## Required action
Using the data below, return the stretch from the line that contains "(at 12.196 25.55)" through the line that contains "(fp_line (start 3.5 -2.5)", both included, exactly as it stands and nothing beyond it.

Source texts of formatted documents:
○ ○ ○ ○
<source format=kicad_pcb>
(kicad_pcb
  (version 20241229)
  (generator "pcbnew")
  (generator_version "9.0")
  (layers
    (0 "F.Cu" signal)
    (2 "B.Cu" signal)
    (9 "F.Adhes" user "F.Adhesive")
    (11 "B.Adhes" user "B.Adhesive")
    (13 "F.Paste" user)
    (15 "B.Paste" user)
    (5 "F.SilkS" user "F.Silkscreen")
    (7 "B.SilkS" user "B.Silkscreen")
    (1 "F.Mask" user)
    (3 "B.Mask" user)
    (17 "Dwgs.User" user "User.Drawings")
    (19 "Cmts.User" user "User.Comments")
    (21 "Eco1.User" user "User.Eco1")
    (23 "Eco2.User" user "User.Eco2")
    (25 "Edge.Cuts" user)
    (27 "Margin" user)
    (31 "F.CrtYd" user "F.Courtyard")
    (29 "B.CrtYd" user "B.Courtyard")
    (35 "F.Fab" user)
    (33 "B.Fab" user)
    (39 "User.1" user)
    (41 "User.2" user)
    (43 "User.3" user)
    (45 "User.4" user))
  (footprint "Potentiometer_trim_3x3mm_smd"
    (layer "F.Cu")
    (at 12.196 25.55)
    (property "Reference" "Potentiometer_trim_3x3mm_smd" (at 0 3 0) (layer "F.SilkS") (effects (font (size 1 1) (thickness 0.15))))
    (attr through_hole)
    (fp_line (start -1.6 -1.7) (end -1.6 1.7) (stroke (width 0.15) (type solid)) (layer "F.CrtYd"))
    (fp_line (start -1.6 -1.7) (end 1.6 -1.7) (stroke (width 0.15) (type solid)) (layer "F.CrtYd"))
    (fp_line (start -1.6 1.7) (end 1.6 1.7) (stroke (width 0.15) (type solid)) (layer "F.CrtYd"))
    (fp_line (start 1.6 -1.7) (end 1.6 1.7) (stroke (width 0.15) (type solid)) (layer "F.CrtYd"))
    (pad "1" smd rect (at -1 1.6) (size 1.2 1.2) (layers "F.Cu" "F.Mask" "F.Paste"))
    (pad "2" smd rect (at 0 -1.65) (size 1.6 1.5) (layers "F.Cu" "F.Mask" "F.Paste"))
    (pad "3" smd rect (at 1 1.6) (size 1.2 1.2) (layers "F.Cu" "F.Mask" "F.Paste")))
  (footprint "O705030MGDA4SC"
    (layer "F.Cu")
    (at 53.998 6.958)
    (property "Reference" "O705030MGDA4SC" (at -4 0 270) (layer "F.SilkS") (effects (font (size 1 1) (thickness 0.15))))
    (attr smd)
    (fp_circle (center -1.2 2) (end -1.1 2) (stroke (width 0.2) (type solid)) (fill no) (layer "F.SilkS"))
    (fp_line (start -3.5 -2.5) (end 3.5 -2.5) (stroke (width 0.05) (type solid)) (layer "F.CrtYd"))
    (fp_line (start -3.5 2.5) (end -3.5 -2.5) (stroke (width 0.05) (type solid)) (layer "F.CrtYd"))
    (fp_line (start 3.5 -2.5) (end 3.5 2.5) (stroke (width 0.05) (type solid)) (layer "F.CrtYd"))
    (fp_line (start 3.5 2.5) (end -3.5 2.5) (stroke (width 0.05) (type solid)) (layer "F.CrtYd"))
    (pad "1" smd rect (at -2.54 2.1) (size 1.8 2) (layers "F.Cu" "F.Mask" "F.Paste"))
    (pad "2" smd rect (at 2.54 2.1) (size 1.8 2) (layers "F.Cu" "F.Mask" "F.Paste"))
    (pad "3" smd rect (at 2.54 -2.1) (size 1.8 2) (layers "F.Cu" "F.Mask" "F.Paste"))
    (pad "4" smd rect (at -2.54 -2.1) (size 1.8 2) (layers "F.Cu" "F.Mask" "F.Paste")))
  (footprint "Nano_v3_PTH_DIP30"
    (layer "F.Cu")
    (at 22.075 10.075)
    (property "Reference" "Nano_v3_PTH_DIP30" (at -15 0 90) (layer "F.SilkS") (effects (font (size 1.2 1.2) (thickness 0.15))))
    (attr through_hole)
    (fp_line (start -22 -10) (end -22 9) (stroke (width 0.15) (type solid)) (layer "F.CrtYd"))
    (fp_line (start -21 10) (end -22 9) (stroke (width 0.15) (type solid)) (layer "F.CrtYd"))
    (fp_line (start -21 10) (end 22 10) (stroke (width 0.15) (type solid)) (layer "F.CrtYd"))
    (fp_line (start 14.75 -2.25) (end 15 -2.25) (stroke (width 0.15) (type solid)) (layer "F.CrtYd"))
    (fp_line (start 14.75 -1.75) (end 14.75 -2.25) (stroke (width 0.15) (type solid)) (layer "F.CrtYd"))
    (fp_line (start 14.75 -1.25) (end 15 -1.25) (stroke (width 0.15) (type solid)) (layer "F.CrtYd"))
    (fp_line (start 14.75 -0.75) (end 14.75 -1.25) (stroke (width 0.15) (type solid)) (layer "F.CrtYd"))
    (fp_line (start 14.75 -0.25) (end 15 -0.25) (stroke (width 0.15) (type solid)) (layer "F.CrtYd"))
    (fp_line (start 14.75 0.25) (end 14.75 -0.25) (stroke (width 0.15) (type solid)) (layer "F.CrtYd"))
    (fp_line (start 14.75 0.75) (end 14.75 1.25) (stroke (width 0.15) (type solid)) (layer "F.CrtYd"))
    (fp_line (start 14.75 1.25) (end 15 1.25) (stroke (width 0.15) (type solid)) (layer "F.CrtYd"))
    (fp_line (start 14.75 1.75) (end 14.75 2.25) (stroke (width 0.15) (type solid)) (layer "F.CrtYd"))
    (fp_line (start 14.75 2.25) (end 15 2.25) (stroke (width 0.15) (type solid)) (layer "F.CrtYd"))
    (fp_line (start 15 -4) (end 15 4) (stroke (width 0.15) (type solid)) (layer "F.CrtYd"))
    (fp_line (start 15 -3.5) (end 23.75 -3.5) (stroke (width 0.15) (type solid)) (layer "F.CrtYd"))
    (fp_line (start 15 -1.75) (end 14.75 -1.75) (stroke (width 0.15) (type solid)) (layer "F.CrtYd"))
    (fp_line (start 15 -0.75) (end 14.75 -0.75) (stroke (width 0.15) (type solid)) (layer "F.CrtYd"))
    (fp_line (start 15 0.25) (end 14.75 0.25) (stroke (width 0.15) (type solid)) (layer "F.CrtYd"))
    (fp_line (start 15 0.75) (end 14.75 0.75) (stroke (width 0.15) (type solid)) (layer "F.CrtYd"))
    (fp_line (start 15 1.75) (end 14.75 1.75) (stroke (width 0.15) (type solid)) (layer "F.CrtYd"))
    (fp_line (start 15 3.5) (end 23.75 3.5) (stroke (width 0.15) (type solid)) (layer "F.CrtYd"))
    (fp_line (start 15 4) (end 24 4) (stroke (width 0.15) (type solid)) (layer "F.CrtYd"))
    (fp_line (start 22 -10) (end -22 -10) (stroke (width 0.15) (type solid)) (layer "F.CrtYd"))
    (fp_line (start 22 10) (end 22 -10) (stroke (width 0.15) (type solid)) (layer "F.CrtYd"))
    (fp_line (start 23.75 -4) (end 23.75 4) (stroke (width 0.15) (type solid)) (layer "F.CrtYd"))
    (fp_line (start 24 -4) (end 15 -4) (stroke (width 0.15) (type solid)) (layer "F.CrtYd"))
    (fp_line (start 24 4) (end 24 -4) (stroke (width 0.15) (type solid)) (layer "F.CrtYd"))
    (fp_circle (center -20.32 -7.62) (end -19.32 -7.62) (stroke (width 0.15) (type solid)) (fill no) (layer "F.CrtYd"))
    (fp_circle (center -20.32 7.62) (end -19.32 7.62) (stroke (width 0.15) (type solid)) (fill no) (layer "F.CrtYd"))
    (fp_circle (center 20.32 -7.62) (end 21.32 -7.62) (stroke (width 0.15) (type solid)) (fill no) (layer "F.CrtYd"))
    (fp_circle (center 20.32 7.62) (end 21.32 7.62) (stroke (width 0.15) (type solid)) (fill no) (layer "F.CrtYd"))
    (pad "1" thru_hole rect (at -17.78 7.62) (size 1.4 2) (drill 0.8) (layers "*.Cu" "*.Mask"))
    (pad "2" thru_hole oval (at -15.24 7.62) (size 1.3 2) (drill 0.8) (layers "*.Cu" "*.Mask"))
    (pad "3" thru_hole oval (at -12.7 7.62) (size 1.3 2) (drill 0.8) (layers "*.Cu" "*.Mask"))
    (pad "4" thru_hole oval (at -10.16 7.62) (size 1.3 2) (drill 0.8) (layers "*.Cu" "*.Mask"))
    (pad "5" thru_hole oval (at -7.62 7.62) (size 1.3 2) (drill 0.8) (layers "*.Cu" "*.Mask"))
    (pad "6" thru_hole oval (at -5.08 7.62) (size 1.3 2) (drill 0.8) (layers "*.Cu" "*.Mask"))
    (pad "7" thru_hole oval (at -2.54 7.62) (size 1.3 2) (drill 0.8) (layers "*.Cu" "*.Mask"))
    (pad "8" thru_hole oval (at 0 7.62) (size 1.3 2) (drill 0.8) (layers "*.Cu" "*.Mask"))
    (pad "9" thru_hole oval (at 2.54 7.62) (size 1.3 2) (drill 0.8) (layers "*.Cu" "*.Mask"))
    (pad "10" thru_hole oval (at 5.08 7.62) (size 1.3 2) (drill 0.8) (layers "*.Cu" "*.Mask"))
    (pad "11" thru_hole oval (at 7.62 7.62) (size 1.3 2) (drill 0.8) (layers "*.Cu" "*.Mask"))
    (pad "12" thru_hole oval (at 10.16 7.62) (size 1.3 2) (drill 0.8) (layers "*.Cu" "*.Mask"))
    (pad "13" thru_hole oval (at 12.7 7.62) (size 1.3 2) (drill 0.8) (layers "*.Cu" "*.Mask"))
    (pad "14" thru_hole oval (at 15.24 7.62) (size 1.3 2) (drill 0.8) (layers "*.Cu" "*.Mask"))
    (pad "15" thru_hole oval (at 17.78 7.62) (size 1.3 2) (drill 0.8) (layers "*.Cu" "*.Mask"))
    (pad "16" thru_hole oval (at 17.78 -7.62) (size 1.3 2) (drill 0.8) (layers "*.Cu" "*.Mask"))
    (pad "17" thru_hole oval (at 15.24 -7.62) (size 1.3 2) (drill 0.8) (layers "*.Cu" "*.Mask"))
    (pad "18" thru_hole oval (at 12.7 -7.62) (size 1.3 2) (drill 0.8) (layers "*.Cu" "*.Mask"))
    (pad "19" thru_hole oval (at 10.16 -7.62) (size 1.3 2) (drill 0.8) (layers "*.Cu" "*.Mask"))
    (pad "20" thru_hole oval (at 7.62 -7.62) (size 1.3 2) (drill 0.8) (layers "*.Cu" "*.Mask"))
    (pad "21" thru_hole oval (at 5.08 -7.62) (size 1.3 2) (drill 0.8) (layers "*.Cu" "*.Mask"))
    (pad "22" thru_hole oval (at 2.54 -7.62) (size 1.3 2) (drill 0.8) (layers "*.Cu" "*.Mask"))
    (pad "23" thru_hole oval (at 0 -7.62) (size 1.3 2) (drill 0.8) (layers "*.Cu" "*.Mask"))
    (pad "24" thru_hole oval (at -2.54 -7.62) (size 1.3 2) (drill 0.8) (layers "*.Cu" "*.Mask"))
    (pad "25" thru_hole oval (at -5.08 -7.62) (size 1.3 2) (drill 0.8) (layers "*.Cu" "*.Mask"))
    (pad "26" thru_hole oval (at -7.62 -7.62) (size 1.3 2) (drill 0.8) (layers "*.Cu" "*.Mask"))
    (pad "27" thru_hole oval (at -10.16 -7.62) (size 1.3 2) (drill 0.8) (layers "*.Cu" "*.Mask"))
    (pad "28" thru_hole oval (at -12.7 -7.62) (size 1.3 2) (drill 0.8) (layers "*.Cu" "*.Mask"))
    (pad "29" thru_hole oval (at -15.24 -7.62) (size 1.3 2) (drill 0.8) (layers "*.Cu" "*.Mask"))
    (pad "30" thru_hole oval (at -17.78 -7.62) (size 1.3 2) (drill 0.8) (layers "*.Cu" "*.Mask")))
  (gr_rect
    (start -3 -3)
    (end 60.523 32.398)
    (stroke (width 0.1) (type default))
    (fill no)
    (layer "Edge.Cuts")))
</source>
○ ○ ○ ○
## Response area
    (at 12.196 25.55)
    (property "Reference" "Potentiometer_trim_3x3mm_smd" (at 0 3 0) (layer "F.SilkS") (effects (font (size 1 1) (thickness 0.15))))
    (attr through_hole)
    (fp_line (start -1.6 -1.7) (end -1.6 1.7) (stroke (width 0.15) (type solid)) (layer "F.CrtYd"))
    (fp_line (start -1.6 -1.7) (end 1.6 -1.7) (stroke (width 0.15) (type solid)) (layer "F.CrtYd"))
    (fp_line (start -1.6 1.7) (end 1.6 1.7) (stroke (width 0.15) (type solid)) (layer "F.CrtYd"))
    (fp_line (start 1.6 -1.7) (end 1.6 1.7) (stroke (width 0.15) (type solid)) (layer "F.CrtYd"))
    (pad "1" smd rect (at -1 1.6) (size 1.2 1.2) (layers "F.Cu" "F.Mask" "F.Paste"))
    (pad "2" smd rect (at 0 -1.65) (size 1.6 1.5) (layers "F.Cu" "F.Mask" "F.Paste"))
    (pad "3" smd rect (at 1 1.6) (size 1.2 1.2) (layers "F.Cu" "F.Mask" "F.Paste")))
  (footprint "O705030MGDA4SC"
    (layer "F.Cu")
    (at 53.998 6.958)
    (property "Reference" "O705030MGDA4SC" (at -4 0 270) (layer "F.SilkS") (effects (font (size 1 1) (thickness 0.15))))
    (attr smd)
    (fp_circle (center -1.2 2) (end -1.1 2) (stroke (width 0.2) (type solid)) (fill no) (layer "F.SilkS"))
    (fp_line (start -3.5 -2.5) (end 3.5 -2.5) (stroke (width 0.05) (type solid)) (layer "F.CrtYd"))
    (fp_line (start -3.5 2.5) (end -3.5 -2.5) (stroke (width 0.05) (type solid)) (layer "F.CrtYd"))
    (fp_line (start 3.5 -2.5) (end 3.5 2.5) (stroke (width 0.05) (type solid)) (layer "F.CrtYd"))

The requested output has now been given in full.